Hay personas con las que apenas nos hemos encontrado a lo largo de la vida y que, sin embargo, siempre lamentaremos no haber tratado mucho más. Lo lamentamos desde la certeza de lo mucho que hubiésemos aprendido disfrutando de su saber y de su inteligencia.
Una de esas personas es Mariano Arias. En alguna ocasión, en el tiempo en el que pertenecí a la Asociación de Escritores de Asturias, charlamos en el Café Apolo. Y, mucho años más tarde, coincidimos en una cena organizada por esa misma Asociación.
Comedido, cordial, ameno y brillante. No solo atesoraba mucho saber, sino que además sus inquietudes intelectuales eran de enorme interés. Leí en su momento la novela con la que fue finalista nada menos que del Premio Nadal. Y seguí su trayectoria en la prensa y en revistas.
Entre las muchas afirmaciones que se pueden hacer acerca de su trayectoria creativa, está la enorme vinculación que hay en su obra entre la literatura y el pensamiento. Hablamos de un profesor de filosofía que además fue un gran literato. Entre sus múltiples escritos e investigaciones filosóficas, Sartre tuvo un enorme protagonismo. Nada menos que Sartre, el filósofo que tuvo tanta omnipresencia en la vida pública de su tiempo, el filósofo que, según cuenta Bernardhenri Lévy en su libro sobre el autor de ‘La Náusea’, llegó a ser recibido con todos los honores en un montón de países.
En unos tiempos en los que se pretendió separar radicalmente la literatura y el pensamiento, como si la creación literaria fuese solo una cuestión formal, autores como Mariano Arias Páramo llevaron a cabo en su obra todo un alegato en contra de semejante separación.
Dedicó su vida a la literatura y al pensamiento, de forma indisociable. En todas sus publicaciones hay una orfebrería admirable, la de un estilo cuidado que busca las palabras adecuadas, que mima el estilo, así como la ambición que supone el afán de comprender y de interpretar desde planteamientos filosóficos que, lejos de abrumar, iluminan al lector el tránsito por sus escritos, planteamientos filosóficos puestos al servicio de una voluntad de explicar mejor el momento del mundo en el que vivimos, haciendo al público lector cómplice de semejante andadura.

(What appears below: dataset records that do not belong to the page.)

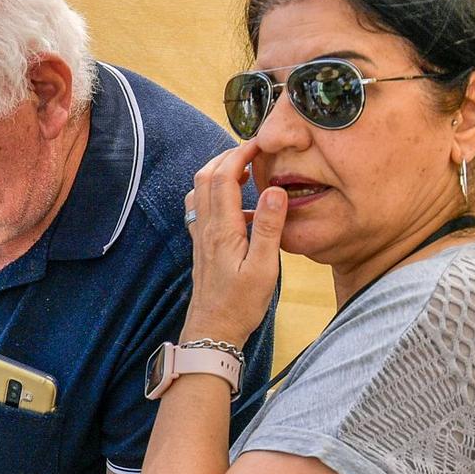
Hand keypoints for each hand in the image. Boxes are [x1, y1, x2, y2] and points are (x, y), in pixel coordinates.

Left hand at [181, 141, 285, 345]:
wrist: (213, 330)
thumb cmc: (240, 304)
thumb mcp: (263, 267)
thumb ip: (268, 227)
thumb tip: (274, 190)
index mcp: (222, 228)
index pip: (224, 176)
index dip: (240, 153)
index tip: (260, 143)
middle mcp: (206, 227)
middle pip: (205, 176)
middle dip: (227, 156)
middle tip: (252, 150)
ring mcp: (200, 236)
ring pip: (200, 191)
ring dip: (218, 173)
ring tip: (245, 171)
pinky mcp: (202, 245)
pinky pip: (202, 209)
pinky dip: (216, 194)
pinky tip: (240, 207)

Hablamos de un escritor que se ganó el respeto de todos, pues en su obra no hay concesiones a efímeras tendencias a la moda, tampoco a determinados reclamos publicitarios. No, en su obra no hay «una acción trepidante que engancha al lector»; antes bien, lo que en ella se advierte es una más que meritoria elaboración, un conocimiento a fondo de lo que aborda, una ambición intelectual que se manifiesta en cada línea, ambición intelectual que, por otra parte, no incurre en imposturas, ni tampoco fárragos que pueden hacer muy tortuosa la lectura. Aun así, más bien, precisamente por eso, Mariano Arias fue un escritor de su tiempo, al que nunca le fue ajeno todo cuanto acontecía. Se puede decir que su compromiso estuvo en todo momento con la pretensión de la obra bien hecha y que dijese algo que fuese mucho más allá del «coro de los grillos que cantan a la luna», por decirlo al machadiano modo. Una obra que, entre cosas, fue fruto del esfuerzo y de la curiosidad intelectual. Un compromiso consigo mismo, con sus propias inquietudes.
Siempre estuvo al margen de las frivolidades egocéntricas tan frecuentes en la farándula literaria. La serenidad que transmitía, el interés por el saber, la preocupación por la realidad circundante, así como sus apuestas intelectuales, estaban en su persona y en sus quehaceres literarios. Ahí está su obra, desde mi punto de vista, llamada a perdurar. Lo dicho: no tuve la suerte de ser su amigo, pero siempre tuve muy claro que Mariano Arias tenía mucho que aportar por su obra y como contertulio, como excelente conservador. Y es que –¡ay!– tenemos que reconocer que no son tantas las personas con las que podemos aprender mucho, con las que podemos compartir inquietudes que nos elevan ante la chabacanería circundante y que nos ayudan a comprender y a desentrañar nuestro día a día.